Segment Start: Records to process
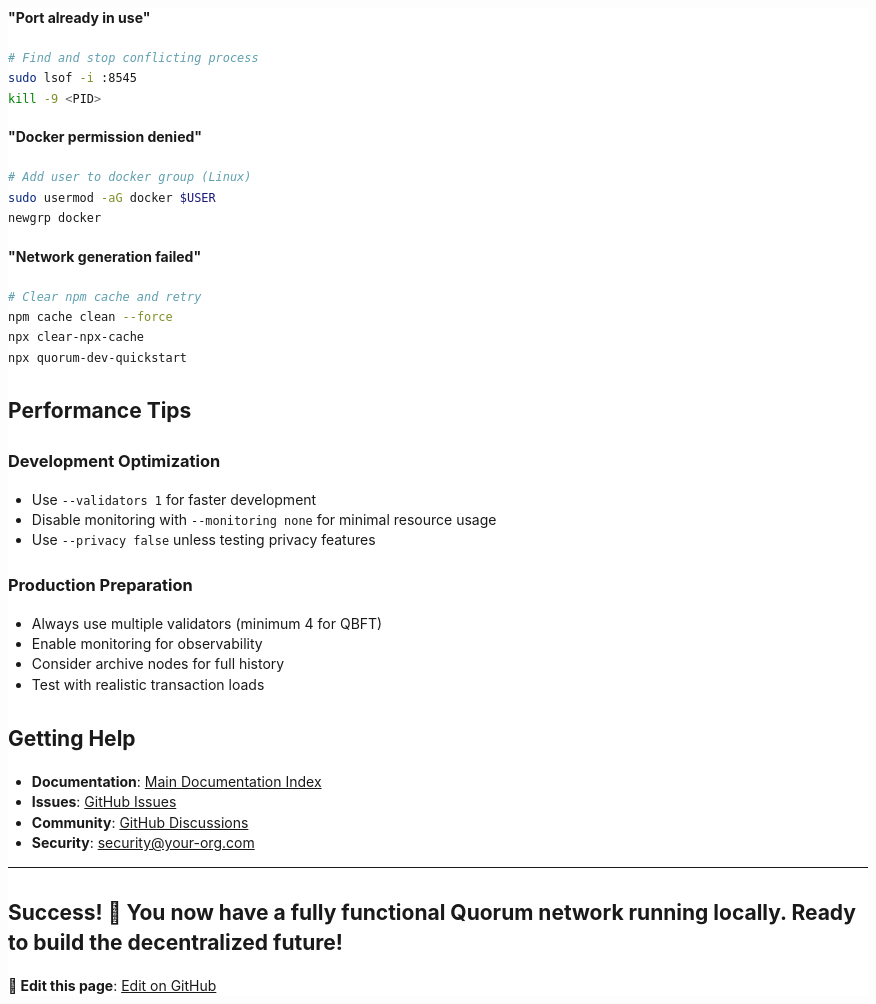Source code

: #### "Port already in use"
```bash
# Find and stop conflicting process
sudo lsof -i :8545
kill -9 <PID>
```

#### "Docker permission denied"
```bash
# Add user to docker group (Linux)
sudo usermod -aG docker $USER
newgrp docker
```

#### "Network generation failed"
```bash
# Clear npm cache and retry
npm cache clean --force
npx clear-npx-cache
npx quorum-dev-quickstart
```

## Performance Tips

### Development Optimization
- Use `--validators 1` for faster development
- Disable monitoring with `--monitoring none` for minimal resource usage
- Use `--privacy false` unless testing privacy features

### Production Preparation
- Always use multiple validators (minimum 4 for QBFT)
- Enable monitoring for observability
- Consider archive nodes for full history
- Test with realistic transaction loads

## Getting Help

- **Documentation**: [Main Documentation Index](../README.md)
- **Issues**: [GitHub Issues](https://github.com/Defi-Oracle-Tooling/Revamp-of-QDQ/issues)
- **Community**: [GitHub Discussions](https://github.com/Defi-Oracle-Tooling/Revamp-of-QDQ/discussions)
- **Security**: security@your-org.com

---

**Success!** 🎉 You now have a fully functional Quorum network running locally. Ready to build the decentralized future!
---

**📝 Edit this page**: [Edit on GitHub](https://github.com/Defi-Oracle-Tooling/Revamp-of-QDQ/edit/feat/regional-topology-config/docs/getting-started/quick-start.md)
Segment End: Records to process
* **Exercise requirements**: Could you copy every line from the records that has "GitHub" in it?

* **Exercise answer**:
- **Issues**: [GitHub Issues](https://github.com/Defi-Oracle-Tooling/Revamp-of-QDQ/issues)
- **Community**: [GitHub Discussions](https://github.com/Defi-Oracle-Tooling/Revamp-of-QDQ/discussions)
**📝 Edit this page**: [Edit on GitHub](https://github.com/Defi-Oracle-Tooling/Revamp-of-QDQ/edit/feat/regional-topology-config/docs/getting-started/quick-start.md)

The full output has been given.